Ela deu o primeiro passo, aquele que marcaria um antes e um depois.
Bem-vinda, Princesa de Aritz", cumprimentou um homem de terno azul-escuro, porte elegante, olhos enrugados, pele branca, aura altiva e bigode, "Meu nome é Ezra Peltz, vim recebê-la em nome da coroa de Anskar", a jovem o olhou de cima a baixo antes de sorrir com total hipocrisia, ela havia sido ensinada que quando uma visita chegava ao reino deveria ser recebida por alguém da realeza, não um enviado em nome deles, e o fato de ninguém da monarquia de Anskar ter comparecido à sua chegada era um sinal claro do que estava reservado, em outros casos Amarü teria criado uma cena e demonstrado seu caráter, no entanto, ali, isso não a levaria a nada, exceto a dar veracidade ao pensamento impreciso que eles tinham sobre Arizt e seu povo.
-Por que os reis não compareceram à minha recepção?", perguntou ela, ao que Ezra olhou para os outros antes de lhe dar um sorriso.
-Eles estão esperando por você no palácio, Vossa Alteza, eu tinha assuntos importantes a tratar", ele levantou uma sobrancelha para o homem.
-Assuntos importantes?", Ezra assentiu. "Quer dizer que não estou?", o homem negou rapidamente, e as damas e os guardas o olharam com diversão.
Ezra observou a princesa com o que poderia ser chamado de surpresa e curiosidade.

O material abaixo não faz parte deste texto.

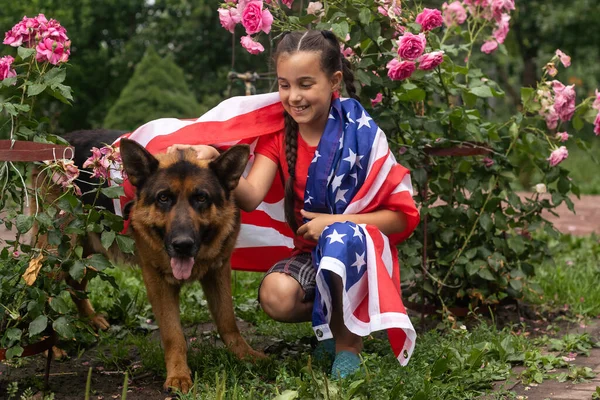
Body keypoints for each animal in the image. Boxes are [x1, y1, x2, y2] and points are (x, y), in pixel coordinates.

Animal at [56, 130, 264, 390]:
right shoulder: (157, 282)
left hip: (92, 255)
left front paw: (244, 354)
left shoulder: (218, 271)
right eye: (164, 198)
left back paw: (91, 319)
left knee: (74, 282)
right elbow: (173, 334)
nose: (182, 245)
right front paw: (178, 375)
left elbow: (228, 320)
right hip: (59, 252)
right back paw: (52, 348)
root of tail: (64, 138)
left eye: (201, 198)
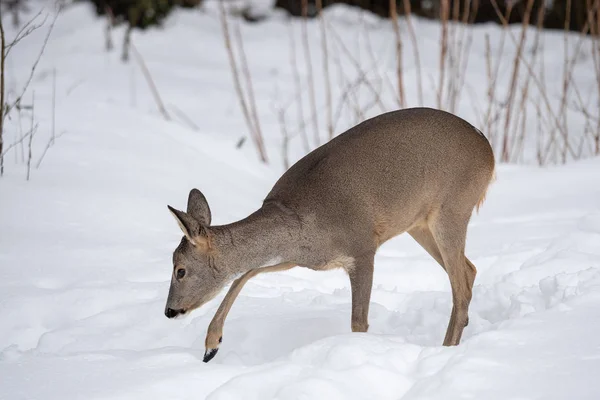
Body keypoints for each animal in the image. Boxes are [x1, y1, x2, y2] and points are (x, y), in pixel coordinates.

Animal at [164, 108, 492, 364]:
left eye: (180, 270)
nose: (169, 311)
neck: (299, 222)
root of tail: (487, 149)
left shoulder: (362, 247)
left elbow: (358, 321)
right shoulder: (297, 258)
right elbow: (245, 273)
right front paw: (211, 344)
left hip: (452, 208)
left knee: (461, 285)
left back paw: (447, 350)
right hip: (420, 224)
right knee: (470, 270)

Desde que a aliança entre os dois reinos foi anunciada, não se falava em outra coisa, mulheres e homens, muitos surpresos, alguns intrigados e outros horrorizados, e não por causa da mera presença de uma forasteira, não, era porque ela era a princesa de Aritz e, por estar ali, isso só significava que a aliança era uma realidade que pairava sobre suas cabeças.
Eles chegaram aos portões do grande castelo, Amarü não notou a estrutura, seus olhos só captaram as enormes paredes brancas, seguindo Ezra com um rosto sério, assim como sua comitiva.

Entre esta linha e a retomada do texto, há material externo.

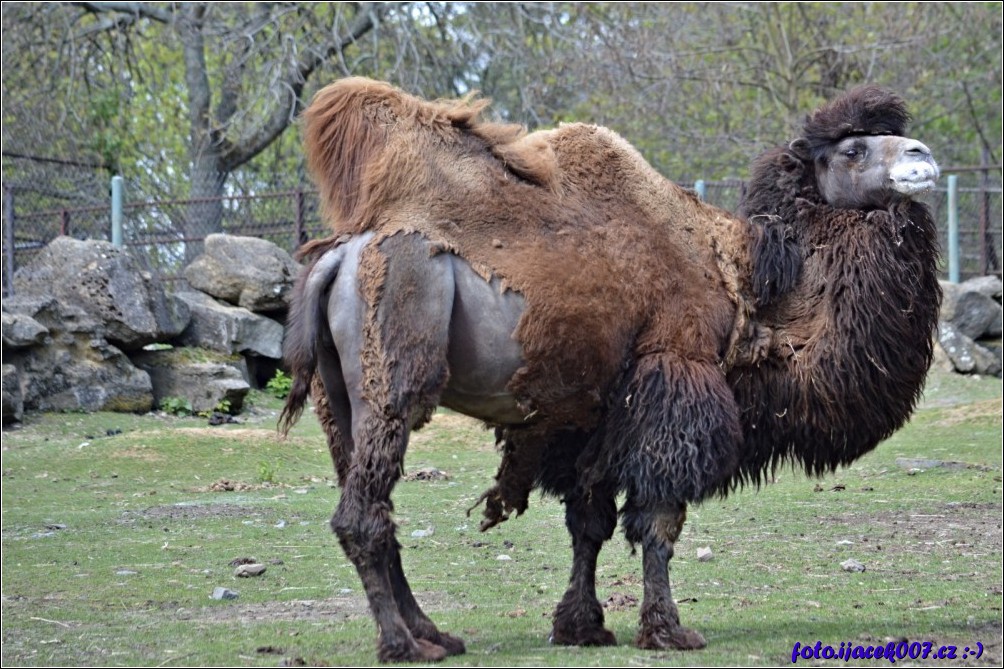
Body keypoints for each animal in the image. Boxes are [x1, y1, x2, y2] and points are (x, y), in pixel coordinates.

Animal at [281, 80, 939, 658]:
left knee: (374, 506)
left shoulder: (590, 413)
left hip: (338, 405)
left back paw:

-Meu rei, a princesa de Aritz, Amarü Radost, chegou", ele apresentou, deixando a jovem morena à vista dos monarcas, que se aproximaram alguns passos do topo da escada que levava ao trono, com um olhar agudo.
-Amarü Radost, princesa e segunda herdeira do reino de Aritz, estou diante de vocês com a melhor das intenções", ela se apresentou aos reis com um sutil aceno de cabeça.
É uma honra, princesa, seja bem-vinda ao reino de Anskar", respondeu Bastian Zlata, rei de Anskar, com um sorriso apertado.
Ao seu lado, a rainha com um rosto sério e um silêncio puro, seus olhos, embora claros e marcantes, careciam de brilho, com um toque de ausência em seu olhar, que, embora pudesse parecer desinteressado, ele acreditava que havia mais a dizer, ele conhecia aquele olhar, "Ela não fala porque não pode mais, do que por não querer", a rainha é uma mulher alta e magra, com cabelos castanhos e olhos verdes, com roupas finas que cobrem cada parte de sua pele e uma coroa que, à primeira vista, parecia grande demais.
Do outro lado, os que ela imaginava eram dois de seus "três filhos natos", um muito sorridente, de cabelos castanhos, com os olhos da mãe e belos traços finos, e o outro com uma expressão séria, olhando para ela com muita atenção e brilho nos olhos cinzentos, o rei se aproximou da princesa e pegou sua mão.
-Sei que não estamos nos melhores termos, mas espero que pelo menos sua estadia em Anskar possa ser considerada tolerável", Maru sorriu.
"Duvido", disse ela para si mesma, deixando isso no fundo de sua mente, sentindo coceira nas mãos e uma vontade imensa de correr para bem longe dali e nunca mais voltar.
-Espero que sim, meu rei", ela olhou por cima do ombro de Bastian para todos os presentes com uma empatia fingida.
A tensão estava no ar, Amarü sabia disso, ela havia entrado em um campo de batalha do qual não sabia se sairia: "ilesa, ferida ou morta".